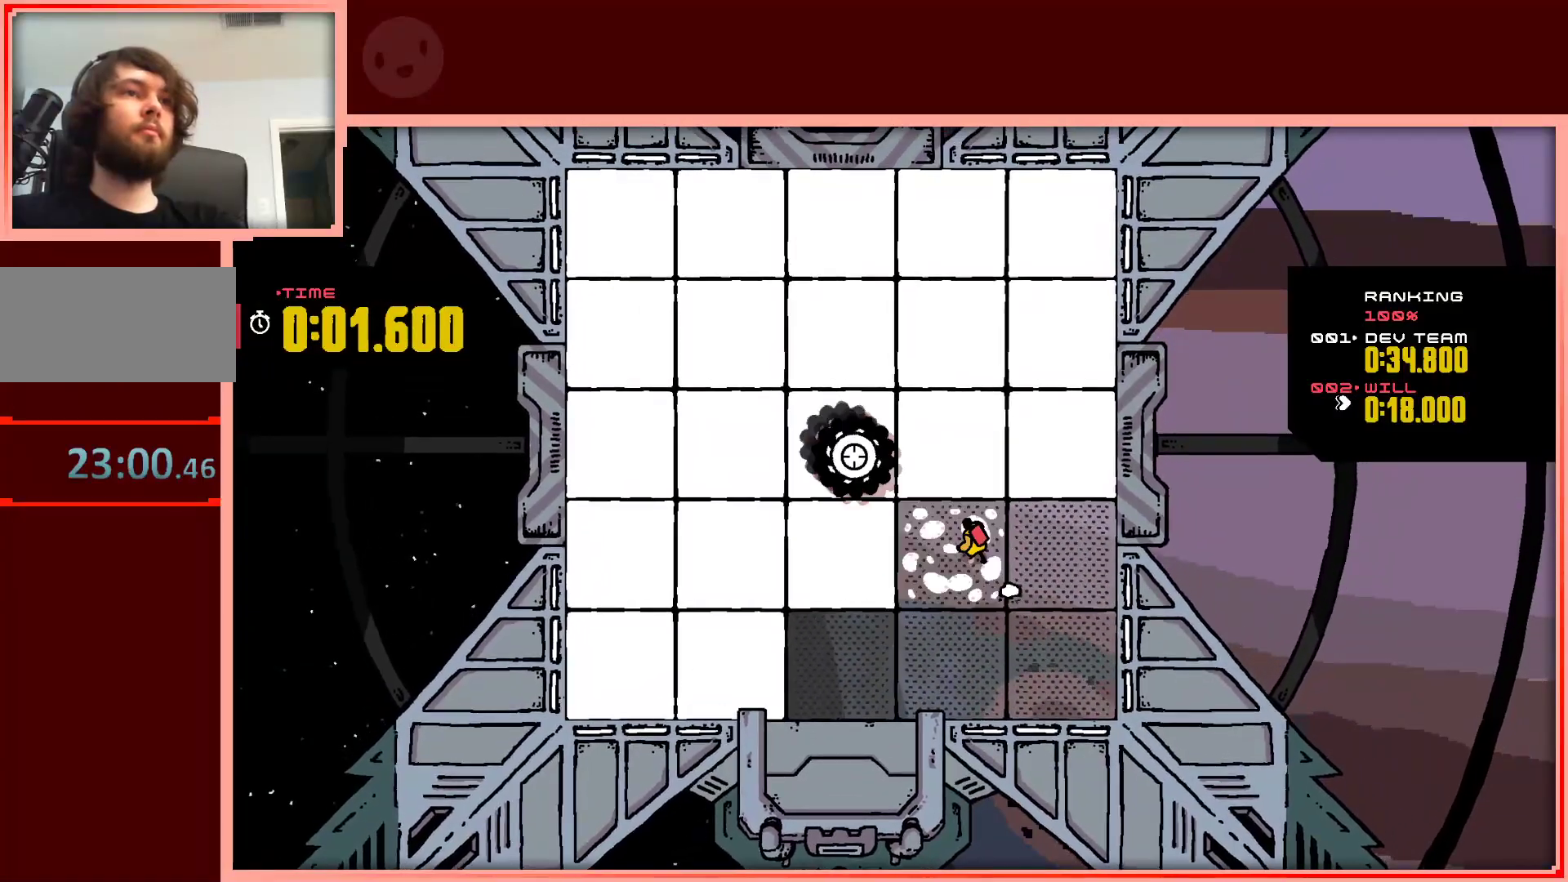
{"keys": ["left", "up"], "events": [[33, "left", "up"], [33, "right", "down"], [117, "right", "up"], [217, "right", "down"], [400, "right", "up"], [450, "left", "down"]]}
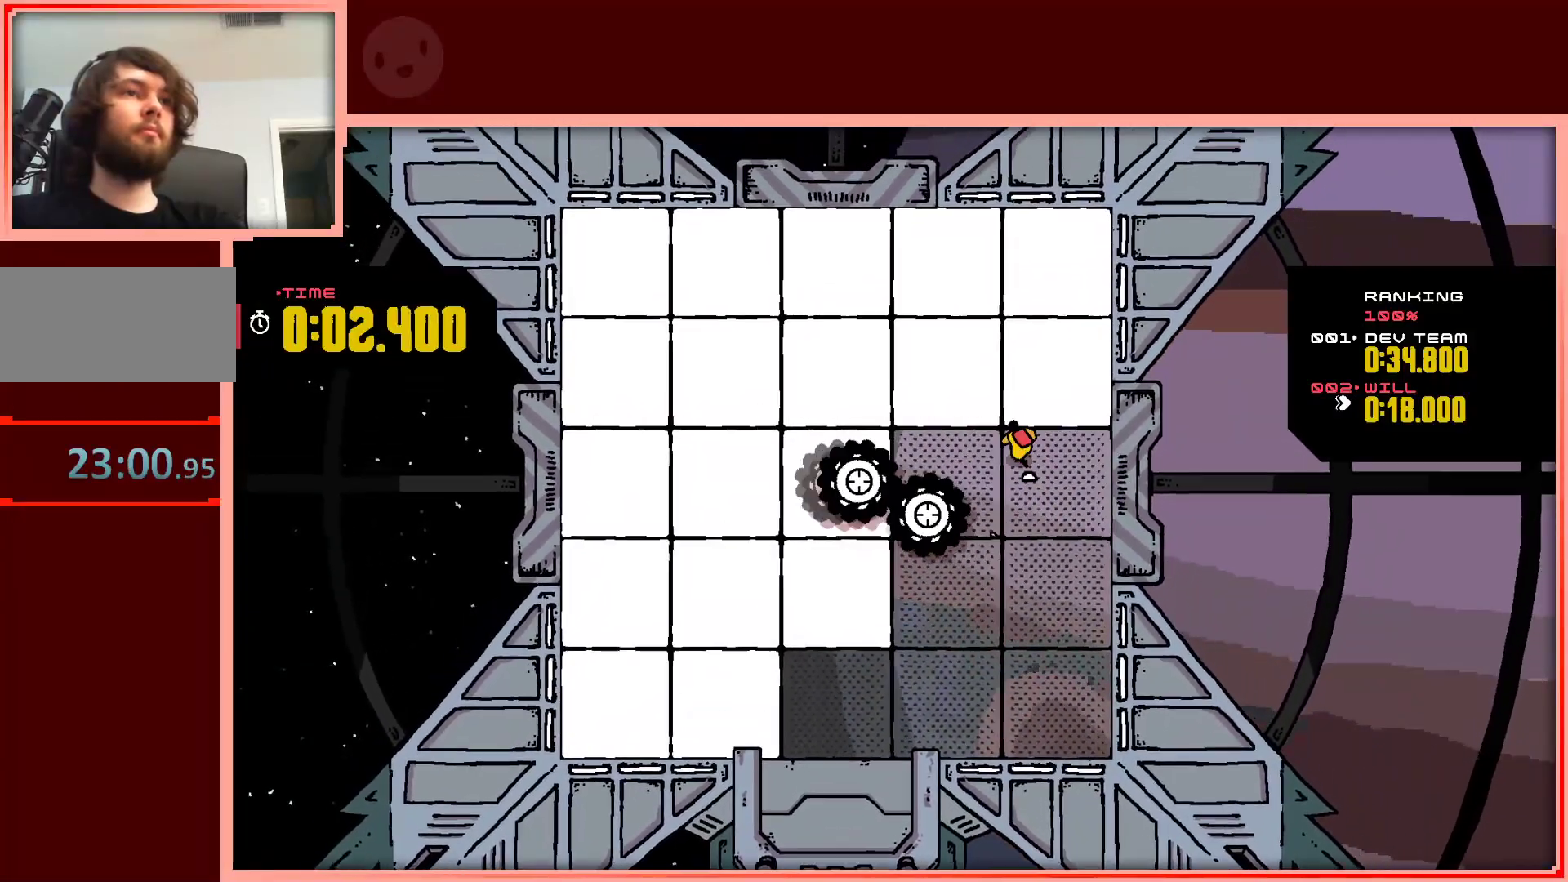
{"keys": ["up"], "events": [[133, "left", "up"], [233, "right", "down"], [467, "right", "up"]]}
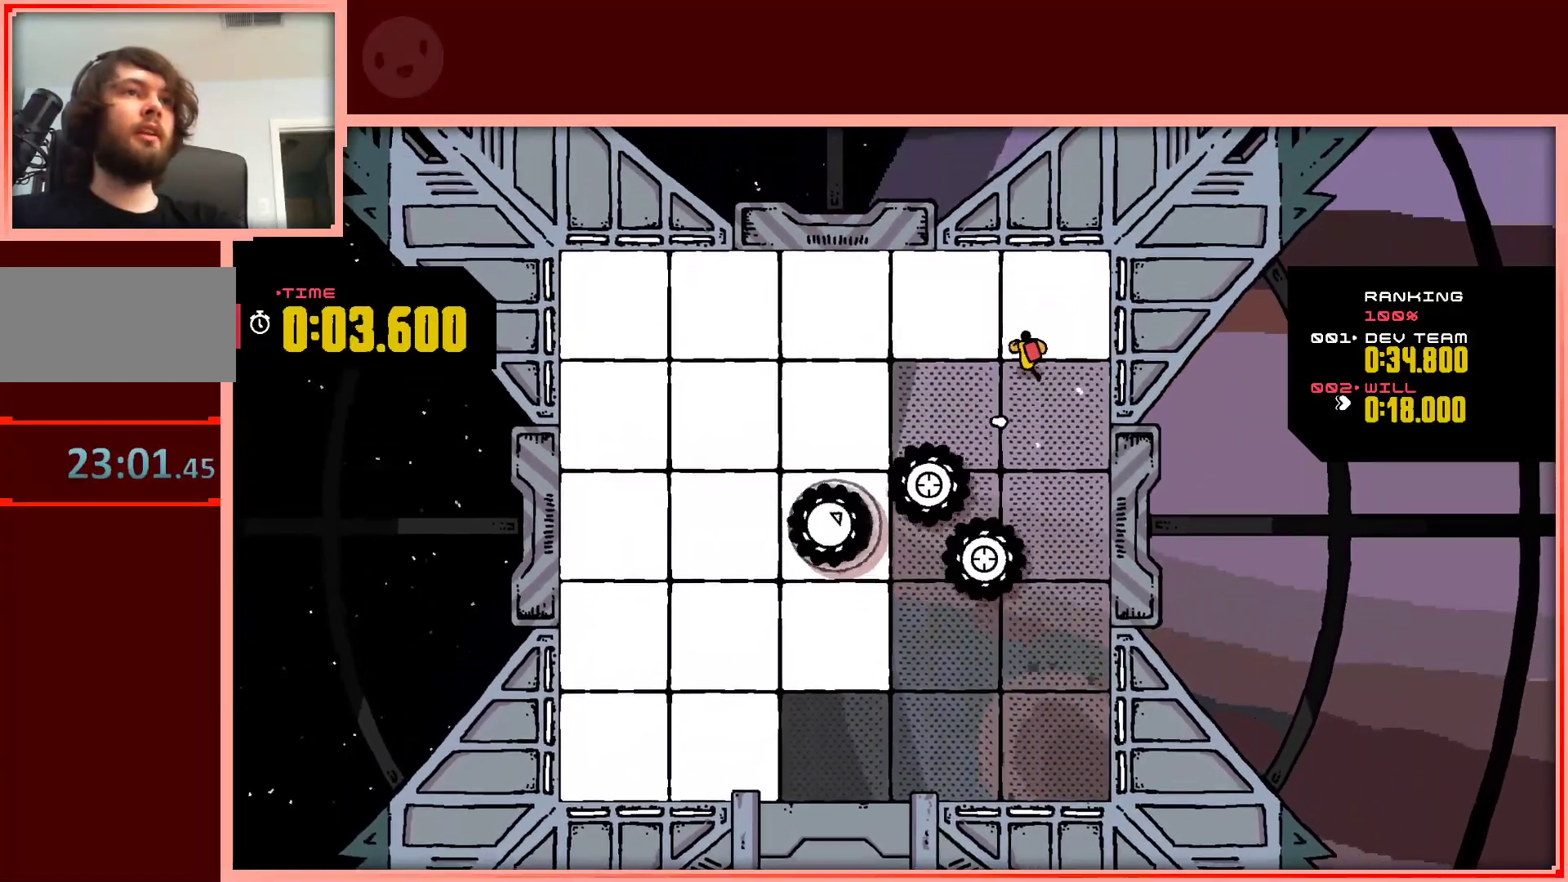
{"keys": ["down", "left"], "events": [[17, "left", "down"], [200, "up", "up"], [483, "down", "down"]]}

════

» **Work task**
Copy the listing exactly. Any image in it stays out of the copy.

» **Finished exercise**
{"keys": ["left", "up"], "events": [[33, "left", "up"], [33, "right", "down"], [117, "right", "up"], [217, "right", "down"], [400, "right", "up"], [450, "left", "down"]]}
{"keys": ["up"], "events": [[133, "left", "up"], [233, "right", "down"], [467, "right", "up"]]}
{"keys": ["down", "left"], "events": [[17, "left", "down"], [200, "up", "up"], [483, "down", "down"]]}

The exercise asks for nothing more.